The Center proceeded to generate articles denying the individual right to arms. The OSU connection also gave Joyce an academic money laundry. When it decided to buy an issue of the Stanford Law and Policy Review, it had a cover. Joyce handed OSU $125,000 for that purpose; all the law review editors knew was that OSU’s Foundation granted them that breathtaking sum, and a helpful Prof. Cornell volunteered to organize the issue. (The review was later sufficiently embarassed to publish an open letter on the affair).

The Joyce directorate’s plan almost succeeded. The individual rights view won out in the Heller Supreme Court appeal, but only by 5-4. The four dissenters were persuaded in part by Joyce-funded writings, down to relying on an article which misled them on critical historical documents.

Having lost that fight, Obama now claims he always held the individual rights view of the Second Amendment, and that he “respects the constitutional rights of Americans to bear arms.” But as a Joyce director, Obama was involved in a wealthy foundation’s attempt to manipulate the Supreme Court, buy legal scholarship, and obliterate the individual right to arms.

Voters who value the Constitution should ask whether someone who was party to that plan should be nominating future Supreme Court justices.
 
:cuss::cuss::cuss:

I haven't been this angry in a long time.

:fire:

(not that I'm surprised by this)

EDIT: Calmed down a bit. Found the website for the center at OSU. A LOT of the stuff on there made my blood boil in a generalized way, but the links section brought my spirits up a bit. The "Classroom" section didn't seem to work for me, though. Might be a good thing.
 
I just finished writing a law review article for the Alaska Law Review, and I was on the board on the Oregon Law Review. This is the very first I've heard of PAYING people to write articles. Or handing over an issue to a partisan organization. Traditionally it is all voluntary, with students running the journal under faculty advisors. Profs and practitioners submit articles on a voluntary, unpaid basis. I would question the legitimacy of any article generated by offers of five grand. Obama was EIC and should have known better than to get involved with this perversion.

I would also be strongly against setting up a counter journal with NRA funding. We cannot let the law reviews turn into arms of partisan think tanks. Their independence and amatuer traditions sometimes lead to substandard articles, but they also make room for free thinking. Remember what exploded "Arming America"? It was an article in the Yale law journal. Unpaid and unbiased.
 
This isn't that new. Years ago, there was discussion about the fact that of the 48 law review/journal articles on the subject, only five called for a collective interpretation. Those five had been bought and paid for by the Brady Bunch.

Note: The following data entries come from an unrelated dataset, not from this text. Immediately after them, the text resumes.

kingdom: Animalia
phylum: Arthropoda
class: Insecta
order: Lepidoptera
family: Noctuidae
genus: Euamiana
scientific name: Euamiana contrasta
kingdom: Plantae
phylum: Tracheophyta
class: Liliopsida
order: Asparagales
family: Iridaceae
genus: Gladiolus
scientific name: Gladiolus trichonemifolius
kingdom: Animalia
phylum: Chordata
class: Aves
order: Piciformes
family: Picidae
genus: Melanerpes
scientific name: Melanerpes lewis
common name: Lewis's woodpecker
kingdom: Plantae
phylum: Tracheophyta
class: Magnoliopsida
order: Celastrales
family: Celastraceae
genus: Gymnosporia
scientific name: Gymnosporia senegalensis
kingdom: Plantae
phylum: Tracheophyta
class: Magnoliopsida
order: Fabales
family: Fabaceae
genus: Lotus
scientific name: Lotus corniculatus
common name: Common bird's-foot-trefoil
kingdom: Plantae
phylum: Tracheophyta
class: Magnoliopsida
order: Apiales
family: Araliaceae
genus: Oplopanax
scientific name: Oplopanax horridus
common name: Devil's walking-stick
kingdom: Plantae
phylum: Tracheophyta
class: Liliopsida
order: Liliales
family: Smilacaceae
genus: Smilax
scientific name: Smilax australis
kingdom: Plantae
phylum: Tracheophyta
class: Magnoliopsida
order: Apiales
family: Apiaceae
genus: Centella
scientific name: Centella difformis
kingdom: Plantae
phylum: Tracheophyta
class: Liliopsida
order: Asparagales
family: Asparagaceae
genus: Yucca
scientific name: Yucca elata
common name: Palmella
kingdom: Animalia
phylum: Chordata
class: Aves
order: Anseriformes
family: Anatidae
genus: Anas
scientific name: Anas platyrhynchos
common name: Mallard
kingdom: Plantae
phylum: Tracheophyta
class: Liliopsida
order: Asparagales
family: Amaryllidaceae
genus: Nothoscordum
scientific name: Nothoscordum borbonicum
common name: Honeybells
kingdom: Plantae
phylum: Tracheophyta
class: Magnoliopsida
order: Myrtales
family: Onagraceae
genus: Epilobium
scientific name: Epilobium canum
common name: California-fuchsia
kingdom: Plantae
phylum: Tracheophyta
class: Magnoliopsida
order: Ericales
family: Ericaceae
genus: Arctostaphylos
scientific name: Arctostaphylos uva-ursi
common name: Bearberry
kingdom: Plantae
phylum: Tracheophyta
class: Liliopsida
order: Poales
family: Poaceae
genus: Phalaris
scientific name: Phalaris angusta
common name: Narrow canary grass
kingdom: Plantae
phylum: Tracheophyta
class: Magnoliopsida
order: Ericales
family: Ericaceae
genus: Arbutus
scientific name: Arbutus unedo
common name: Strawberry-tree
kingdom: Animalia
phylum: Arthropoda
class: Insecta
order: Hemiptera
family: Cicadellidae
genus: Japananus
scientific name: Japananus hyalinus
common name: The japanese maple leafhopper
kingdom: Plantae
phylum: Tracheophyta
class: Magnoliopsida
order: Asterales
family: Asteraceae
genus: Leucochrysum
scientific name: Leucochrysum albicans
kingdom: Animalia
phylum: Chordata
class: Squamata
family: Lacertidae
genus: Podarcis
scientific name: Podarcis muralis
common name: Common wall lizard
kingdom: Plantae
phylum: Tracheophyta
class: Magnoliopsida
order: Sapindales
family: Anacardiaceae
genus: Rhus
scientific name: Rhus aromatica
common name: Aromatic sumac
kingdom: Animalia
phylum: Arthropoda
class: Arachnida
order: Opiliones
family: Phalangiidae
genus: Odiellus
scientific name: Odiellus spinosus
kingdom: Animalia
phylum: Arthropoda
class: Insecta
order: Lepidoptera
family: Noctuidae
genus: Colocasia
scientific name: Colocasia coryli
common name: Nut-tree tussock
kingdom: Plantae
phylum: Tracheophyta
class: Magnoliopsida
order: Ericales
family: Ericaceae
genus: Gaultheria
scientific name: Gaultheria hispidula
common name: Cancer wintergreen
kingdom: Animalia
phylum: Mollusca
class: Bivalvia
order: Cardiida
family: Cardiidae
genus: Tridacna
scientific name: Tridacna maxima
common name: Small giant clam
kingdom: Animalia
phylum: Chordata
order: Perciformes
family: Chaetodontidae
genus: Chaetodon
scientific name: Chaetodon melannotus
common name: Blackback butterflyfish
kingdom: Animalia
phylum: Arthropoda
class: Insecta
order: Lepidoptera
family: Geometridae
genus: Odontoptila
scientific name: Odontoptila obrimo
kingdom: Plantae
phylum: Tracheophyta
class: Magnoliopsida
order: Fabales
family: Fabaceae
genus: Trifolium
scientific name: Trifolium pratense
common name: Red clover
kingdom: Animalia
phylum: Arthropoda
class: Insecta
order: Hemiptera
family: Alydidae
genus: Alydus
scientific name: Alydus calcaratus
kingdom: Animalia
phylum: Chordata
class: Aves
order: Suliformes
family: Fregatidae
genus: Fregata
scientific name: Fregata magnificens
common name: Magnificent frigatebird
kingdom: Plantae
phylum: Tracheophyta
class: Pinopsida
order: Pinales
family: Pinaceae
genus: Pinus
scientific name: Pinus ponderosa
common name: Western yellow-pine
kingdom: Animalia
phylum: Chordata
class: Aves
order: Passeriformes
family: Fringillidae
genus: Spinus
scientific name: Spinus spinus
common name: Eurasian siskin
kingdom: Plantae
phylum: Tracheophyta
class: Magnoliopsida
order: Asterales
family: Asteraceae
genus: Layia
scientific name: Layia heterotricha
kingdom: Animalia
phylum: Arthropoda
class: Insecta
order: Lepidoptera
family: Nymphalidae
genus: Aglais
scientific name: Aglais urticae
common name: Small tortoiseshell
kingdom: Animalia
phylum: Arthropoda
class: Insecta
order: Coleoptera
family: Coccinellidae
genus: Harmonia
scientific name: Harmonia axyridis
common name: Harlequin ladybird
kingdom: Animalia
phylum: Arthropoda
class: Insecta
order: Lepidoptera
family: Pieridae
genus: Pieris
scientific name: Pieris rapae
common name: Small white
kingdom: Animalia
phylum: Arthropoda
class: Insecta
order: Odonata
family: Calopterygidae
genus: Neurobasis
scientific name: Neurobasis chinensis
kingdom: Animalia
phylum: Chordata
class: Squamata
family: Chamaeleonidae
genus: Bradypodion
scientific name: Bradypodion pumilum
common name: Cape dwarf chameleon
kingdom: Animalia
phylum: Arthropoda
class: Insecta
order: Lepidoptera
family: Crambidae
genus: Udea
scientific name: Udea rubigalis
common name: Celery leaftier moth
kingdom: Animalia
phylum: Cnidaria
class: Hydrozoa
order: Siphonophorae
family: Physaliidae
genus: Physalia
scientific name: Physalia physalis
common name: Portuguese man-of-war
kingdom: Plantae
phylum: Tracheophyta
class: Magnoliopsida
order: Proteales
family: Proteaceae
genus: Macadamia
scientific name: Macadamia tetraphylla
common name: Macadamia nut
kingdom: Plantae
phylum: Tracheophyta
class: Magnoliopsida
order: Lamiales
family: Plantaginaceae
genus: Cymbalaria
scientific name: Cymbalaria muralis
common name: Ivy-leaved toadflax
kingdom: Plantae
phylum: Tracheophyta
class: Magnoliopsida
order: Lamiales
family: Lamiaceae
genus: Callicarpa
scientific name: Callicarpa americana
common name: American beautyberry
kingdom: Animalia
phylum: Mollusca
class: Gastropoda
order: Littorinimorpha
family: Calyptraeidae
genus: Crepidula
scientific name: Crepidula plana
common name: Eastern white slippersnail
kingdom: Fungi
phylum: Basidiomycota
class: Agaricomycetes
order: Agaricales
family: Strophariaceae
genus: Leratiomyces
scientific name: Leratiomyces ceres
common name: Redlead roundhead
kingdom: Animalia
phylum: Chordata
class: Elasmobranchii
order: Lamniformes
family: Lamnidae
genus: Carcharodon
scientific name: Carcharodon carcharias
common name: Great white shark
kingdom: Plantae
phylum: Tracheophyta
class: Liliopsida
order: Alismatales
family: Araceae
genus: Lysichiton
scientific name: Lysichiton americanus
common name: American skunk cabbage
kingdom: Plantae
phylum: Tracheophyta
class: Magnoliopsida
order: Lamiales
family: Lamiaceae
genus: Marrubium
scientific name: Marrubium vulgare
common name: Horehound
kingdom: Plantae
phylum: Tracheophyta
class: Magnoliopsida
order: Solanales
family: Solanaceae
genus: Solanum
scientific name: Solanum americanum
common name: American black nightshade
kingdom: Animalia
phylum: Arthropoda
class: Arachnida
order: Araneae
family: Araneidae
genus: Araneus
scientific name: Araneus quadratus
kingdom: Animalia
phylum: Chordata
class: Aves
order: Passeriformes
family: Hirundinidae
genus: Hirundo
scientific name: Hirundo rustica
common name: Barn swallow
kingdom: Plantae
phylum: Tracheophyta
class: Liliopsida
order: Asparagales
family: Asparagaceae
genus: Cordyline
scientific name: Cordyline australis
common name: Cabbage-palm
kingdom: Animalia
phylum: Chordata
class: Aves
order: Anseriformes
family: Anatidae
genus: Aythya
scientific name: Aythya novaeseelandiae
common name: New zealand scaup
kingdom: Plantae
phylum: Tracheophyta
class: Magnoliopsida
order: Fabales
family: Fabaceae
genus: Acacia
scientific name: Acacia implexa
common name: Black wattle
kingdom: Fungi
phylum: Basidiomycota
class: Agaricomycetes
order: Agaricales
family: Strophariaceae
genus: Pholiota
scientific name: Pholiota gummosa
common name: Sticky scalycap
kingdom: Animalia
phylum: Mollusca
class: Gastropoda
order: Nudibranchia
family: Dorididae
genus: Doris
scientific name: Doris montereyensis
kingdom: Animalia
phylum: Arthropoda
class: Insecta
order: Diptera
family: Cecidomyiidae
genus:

"Scholarship" has been for sale for a long time.
 
Oh, I wasn't even remotely suggesting playing the same game; I just wanted to make sure we're all aware that the game is being played, and be prepared to refute it when it happens.

I suspect that judges are well familiar with the history of law reviews, and pointing out the funding sources would help to diminish their credibility, but we need to make sure we're examining the sources critically now that the opposition has decided to pollute the stream.
 
It's pretty well known that in professional circles the first thing you look at in a study is who financed it. I think the justices on the supreme court probably know that too. The info above is interesting, but I don't think they are fooling anybody that knows anything.
 
It's pretty well known that in professional circles the first thing you look at in a study is who financed it.

So the Climate Changelings aren't what you'd call "professional circles"?:D

Seems like they are downright furious that some people, e.g. Michael Crichton, tell us to follow the money.